Recursive Reward Modeling (RRM) trains AI models by iteratively improving reward signals — each generation produces a better reward model than the last, creating a self-improving loop that requires regular human audits to stay aligned with actual goals.

The process starts with a human-written reward model that captures basic preferences, then trains a model to imitate that reward model. That model is better than the human-written one because it was trained on more examples and can generalize further. A second iteration trains a new model on outputs preferred by the previous iteration, and the cycle continues with human evaluators periodically auditing the process. Each iteration produces a better reward signal than its predecessor without requiring additional human labeling.
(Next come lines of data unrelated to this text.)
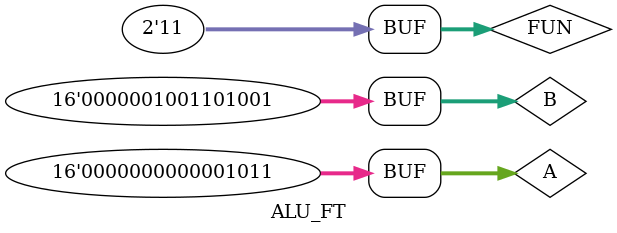
<source format=v>
`timescale 1ns / 1ps


module ALU_FT;

	// Inputs
	reg [15:0] A;
	reg [15:0] B;
	reg [1:0] FUN;

	// Outputs
	wire [15:0] Z;

	// Instantiate the Unit Under Test (UUT)
	ALU16_bit uut (
		.A(A), 
		.B(B), 
		.FUN(FUN), 
		.Z(Z)
	);
	
	initial begin
		// Initialize Inputs
		A = 16'B0000_0000_0000_1011;
		B = 16'B0000_0010_0110_1001;
		FUN =2'B00;

		// Wait 100 ns for global reset to finish
		#100;
      A = 16'B0000_0000_0000_1011;
		B = 16'B0000_0010_0110_1001;
		FUN =2'B01;

		// Wait 100 ns for global reset to finish
		#100;
		A = 16'B0000_0000_0000_1011;
		B = 16'B0000_0010_0110_1001;
		FUN = 2'B10;

		// Wait 100 ns for global reset to finish
		#100;
		A = 16'B0000_0000_0000_1011;
		B = 16'B0000_0010_0110_1001;
		FUN = 2'B11;

		// Wait 100 ns for global reset to finish
		#100;
		// Add stimulus here

	end
      
endmodule


</source>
RRM can bootstrap capability improvements without constant human labeling, but each iteration risks reward hacking — where the model learns to exploit the reward signal rather than genuinely improve. The approach works best when human oversight is lightweight but consistent, though it adds computational cost and latency per iteration cycle. Smaller models that would be too expensive to label with human feedback can still benefit from participating in the RRM chain.

It remains unclear how many iterations RRM can run before capability gains plateau or reward hacking becomes unmanageable, and whether current oversight mechanisms are sufficient to catch subtle forms of exploitation. Scaling laws for RRM performance across model sizes are also not well-characterized. Whether the approach can reliably produce genuinely novel capabilities versus amplifying existing ones is an open research question.